(…) La anomalía del territorio de lo
artístico es que se redefine constantemente. El arte es aquello que siempre
puede ser otra cosa, porque todo puede de repente llamarse arte. Hay un
territorio de juego que valora cierto tipo de acciones para percibirlas dentro
de un marco discursivo. No siempre fue así. En algún momento el arte fue algo
que tenía que estar en un salón de exhibiciones. Tuvimos que inventar la noción
del museo, que viene de la Revolución Francesa. Luego en el modernismo inventamos
el cubo blanco, que básicamente es otro marco, un entorno en el cual entran
varias cosas. Rueda de bicicleta (1913) de Marcel Duchamp es arte porque
está dentro de ese cubo blanco, si la saca a la calle sólo es una rueda.

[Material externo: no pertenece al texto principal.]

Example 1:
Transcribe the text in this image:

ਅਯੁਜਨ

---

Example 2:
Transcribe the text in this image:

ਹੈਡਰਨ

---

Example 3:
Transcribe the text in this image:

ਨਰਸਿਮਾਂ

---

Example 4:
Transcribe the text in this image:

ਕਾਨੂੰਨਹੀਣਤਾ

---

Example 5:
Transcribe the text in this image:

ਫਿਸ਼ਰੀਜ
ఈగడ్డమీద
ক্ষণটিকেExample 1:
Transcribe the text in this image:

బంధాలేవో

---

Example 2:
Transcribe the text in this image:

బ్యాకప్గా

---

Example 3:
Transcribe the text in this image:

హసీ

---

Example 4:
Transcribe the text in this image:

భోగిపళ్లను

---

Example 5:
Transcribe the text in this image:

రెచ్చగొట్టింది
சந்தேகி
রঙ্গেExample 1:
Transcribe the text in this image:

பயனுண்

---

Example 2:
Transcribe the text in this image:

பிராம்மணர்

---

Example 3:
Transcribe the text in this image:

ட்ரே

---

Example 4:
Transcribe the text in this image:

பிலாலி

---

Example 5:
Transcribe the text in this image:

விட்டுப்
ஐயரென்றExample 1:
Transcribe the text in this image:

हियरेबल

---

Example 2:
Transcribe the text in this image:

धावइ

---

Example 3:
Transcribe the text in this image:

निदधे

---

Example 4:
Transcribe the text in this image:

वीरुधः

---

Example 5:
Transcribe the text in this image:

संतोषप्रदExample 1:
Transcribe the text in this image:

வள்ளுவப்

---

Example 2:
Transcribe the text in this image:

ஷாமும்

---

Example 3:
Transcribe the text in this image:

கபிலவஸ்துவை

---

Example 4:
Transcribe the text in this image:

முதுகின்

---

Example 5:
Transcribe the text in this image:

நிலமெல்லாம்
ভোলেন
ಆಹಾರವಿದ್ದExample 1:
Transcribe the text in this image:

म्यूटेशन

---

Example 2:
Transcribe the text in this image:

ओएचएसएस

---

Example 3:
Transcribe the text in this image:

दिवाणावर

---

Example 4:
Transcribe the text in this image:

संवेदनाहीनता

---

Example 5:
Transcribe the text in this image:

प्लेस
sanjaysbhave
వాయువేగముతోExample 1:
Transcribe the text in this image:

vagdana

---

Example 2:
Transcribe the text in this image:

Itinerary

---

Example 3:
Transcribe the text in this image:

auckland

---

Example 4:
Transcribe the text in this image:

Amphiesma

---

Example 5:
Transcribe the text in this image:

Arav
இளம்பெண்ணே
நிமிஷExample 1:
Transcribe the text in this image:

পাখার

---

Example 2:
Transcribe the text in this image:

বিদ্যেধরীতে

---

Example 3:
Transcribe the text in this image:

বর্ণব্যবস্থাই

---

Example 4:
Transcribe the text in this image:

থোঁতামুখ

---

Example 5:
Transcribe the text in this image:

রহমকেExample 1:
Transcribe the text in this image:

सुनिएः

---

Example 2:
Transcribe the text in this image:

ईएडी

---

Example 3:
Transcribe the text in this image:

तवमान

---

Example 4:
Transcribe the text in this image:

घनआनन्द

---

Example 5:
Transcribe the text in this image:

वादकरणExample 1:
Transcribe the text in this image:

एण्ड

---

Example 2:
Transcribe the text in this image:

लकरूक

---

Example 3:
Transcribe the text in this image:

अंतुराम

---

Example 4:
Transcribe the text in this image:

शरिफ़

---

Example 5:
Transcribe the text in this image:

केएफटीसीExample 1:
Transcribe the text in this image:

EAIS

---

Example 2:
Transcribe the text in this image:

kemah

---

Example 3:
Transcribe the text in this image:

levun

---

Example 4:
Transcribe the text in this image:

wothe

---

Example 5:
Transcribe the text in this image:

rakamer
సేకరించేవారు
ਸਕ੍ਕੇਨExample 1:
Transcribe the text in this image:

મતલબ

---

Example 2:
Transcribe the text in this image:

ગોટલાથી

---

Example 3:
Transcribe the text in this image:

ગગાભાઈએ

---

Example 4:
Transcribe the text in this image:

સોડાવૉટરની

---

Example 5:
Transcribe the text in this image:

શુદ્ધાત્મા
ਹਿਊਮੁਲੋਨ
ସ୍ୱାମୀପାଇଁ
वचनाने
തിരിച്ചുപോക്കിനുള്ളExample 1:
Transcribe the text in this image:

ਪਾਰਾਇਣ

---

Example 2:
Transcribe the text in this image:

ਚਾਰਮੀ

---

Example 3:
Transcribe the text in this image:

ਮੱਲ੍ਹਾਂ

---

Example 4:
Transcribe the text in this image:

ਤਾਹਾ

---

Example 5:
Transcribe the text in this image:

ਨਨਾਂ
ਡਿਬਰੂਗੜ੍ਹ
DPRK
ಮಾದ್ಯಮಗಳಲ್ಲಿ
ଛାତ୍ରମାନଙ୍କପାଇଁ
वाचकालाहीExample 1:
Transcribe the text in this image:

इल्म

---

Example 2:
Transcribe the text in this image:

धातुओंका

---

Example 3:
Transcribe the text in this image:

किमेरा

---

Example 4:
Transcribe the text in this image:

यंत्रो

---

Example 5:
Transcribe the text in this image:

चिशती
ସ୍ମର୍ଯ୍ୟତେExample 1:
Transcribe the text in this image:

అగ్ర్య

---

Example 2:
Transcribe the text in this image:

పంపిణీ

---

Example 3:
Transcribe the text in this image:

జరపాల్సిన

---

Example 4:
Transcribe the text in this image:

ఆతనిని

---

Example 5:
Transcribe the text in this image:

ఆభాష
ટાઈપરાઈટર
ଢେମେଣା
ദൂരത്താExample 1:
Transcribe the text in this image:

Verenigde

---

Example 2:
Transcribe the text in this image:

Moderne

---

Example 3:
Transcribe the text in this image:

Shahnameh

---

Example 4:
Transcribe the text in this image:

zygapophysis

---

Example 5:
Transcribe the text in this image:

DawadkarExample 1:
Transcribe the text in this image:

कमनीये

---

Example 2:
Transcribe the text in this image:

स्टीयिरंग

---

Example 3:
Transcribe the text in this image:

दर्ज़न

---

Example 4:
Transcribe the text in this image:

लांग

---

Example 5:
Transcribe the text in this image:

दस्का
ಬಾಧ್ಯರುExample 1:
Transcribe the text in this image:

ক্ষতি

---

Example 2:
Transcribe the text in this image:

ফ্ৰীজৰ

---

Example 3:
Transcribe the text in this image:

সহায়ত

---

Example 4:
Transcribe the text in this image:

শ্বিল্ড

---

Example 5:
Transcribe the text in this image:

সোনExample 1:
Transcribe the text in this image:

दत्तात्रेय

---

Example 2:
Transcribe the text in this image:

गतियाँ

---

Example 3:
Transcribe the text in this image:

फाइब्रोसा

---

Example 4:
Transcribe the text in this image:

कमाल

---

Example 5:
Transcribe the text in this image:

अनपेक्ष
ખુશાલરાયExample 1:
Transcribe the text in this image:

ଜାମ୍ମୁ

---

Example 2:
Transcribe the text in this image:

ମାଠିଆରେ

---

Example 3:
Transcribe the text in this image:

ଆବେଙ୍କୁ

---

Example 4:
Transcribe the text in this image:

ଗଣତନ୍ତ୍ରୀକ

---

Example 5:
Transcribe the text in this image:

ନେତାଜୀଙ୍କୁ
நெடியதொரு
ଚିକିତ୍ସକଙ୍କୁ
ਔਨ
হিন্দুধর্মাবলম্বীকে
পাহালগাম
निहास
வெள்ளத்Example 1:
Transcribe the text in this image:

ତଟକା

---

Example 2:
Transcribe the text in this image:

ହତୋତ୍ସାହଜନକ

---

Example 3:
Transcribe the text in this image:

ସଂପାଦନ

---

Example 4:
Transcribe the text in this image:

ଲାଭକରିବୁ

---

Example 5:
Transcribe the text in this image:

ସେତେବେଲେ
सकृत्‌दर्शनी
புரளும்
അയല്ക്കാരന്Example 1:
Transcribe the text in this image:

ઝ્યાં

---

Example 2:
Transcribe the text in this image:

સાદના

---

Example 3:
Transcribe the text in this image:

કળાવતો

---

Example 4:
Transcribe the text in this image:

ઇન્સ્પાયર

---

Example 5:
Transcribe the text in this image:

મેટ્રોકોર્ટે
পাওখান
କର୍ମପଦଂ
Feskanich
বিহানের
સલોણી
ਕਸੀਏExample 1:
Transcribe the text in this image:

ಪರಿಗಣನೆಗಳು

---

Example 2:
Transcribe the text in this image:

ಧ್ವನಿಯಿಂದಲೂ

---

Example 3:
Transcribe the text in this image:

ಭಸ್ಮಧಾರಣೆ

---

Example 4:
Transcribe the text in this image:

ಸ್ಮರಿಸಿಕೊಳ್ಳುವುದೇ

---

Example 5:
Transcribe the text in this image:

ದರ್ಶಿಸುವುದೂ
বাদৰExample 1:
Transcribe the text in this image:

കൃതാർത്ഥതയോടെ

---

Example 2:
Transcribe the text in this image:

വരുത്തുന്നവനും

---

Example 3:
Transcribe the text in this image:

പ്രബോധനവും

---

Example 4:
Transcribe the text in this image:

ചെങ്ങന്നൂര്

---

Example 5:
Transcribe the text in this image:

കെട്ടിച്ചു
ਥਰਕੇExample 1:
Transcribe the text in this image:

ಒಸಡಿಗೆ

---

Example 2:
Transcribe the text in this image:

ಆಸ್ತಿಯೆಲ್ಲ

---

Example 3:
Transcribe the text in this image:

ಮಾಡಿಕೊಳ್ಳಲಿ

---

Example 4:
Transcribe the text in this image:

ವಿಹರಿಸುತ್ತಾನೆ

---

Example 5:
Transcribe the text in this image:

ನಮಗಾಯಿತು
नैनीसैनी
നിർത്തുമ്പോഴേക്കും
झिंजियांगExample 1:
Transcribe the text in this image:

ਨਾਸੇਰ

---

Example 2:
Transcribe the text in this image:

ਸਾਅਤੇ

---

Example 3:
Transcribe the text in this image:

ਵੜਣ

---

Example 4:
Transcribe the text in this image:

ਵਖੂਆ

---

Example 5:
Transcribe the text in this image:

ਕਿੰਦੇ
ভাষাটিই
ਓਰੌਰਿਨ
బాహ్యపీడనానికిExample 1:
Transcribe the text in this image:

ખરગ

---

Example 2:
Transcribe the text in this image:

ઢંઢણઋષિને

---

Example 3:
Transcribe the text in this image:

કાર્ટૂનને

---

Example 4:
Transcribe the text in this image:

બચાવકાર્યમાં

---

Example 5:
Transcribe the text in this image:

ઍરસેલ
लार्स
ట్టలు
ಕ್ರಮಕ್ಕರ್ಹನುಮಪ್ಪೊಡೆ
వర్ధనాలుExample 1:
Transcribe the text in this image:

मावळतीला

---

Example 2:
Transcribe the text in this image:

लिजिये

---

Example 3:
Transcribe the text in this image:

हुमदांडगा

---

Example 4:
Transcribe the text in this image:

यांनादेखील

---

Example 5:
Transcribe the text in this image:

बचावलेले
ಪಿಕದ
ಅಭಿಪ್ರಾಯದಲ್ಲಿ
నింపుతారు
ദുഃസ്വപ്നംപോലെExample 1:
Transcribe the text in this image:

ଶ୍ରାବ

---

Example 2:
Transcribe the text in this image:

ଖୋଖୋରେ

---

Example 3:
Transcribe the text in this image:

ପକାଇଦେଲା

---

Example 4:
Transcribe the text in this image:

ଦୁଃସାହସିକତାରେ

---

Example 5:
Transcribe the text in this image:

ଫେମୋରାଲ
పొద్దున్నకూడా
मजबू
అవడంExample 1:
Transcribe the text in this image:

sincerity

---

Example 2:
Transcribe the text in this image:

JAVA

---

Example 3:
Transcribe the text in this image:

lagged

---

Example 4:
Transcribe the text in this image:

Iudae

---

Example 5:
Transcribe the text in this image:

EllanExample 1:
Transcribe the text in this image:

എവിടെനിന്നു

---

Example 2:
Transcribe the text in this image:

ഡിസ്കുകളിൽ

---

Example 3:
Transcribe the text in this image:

Y
luego llega un momento donde estamos prescindiendo inclusive del cubo blanco,
que es el momento más fascinante: ahora. Ya sin el espacio físico, el marco que
nos queda es básicamente discursivo: siempre y cuando esté ese discurso del
arte algo podrá ser arte. Está el ejemplo del artista David Horvitz, quien
ilustró varios artículos de Wikipedia sobre playas de California con fotos de
dichos lugares insertándose a sí mismo, a lo lejos, en ellas. La foto en sí
funciona como ilustración de la playa, pero a la vez es una intervención
artística. En este caso, la percepción de esta obra como obra radicaba en la
posibilidad de que alguien supiera que Horvitz, el artista, le había dado esa
intención, pero de otra forma la obra pasaría desapercibida. Es arte porque se
hace una cosa y algunas personas sabemos que es una obra y ya. Ese es el único
contexto que necesitamos. Eso es lo que nos queda. Lo maravilloso de este
momento es que el territorio de la discursividad es intangible y manipulable
por cualquiera. No importa cuánto dinero tengas y qué tan poderoso seas: no
tienes mayor control que otros sobre la fuerza de gravedad de la discursividad.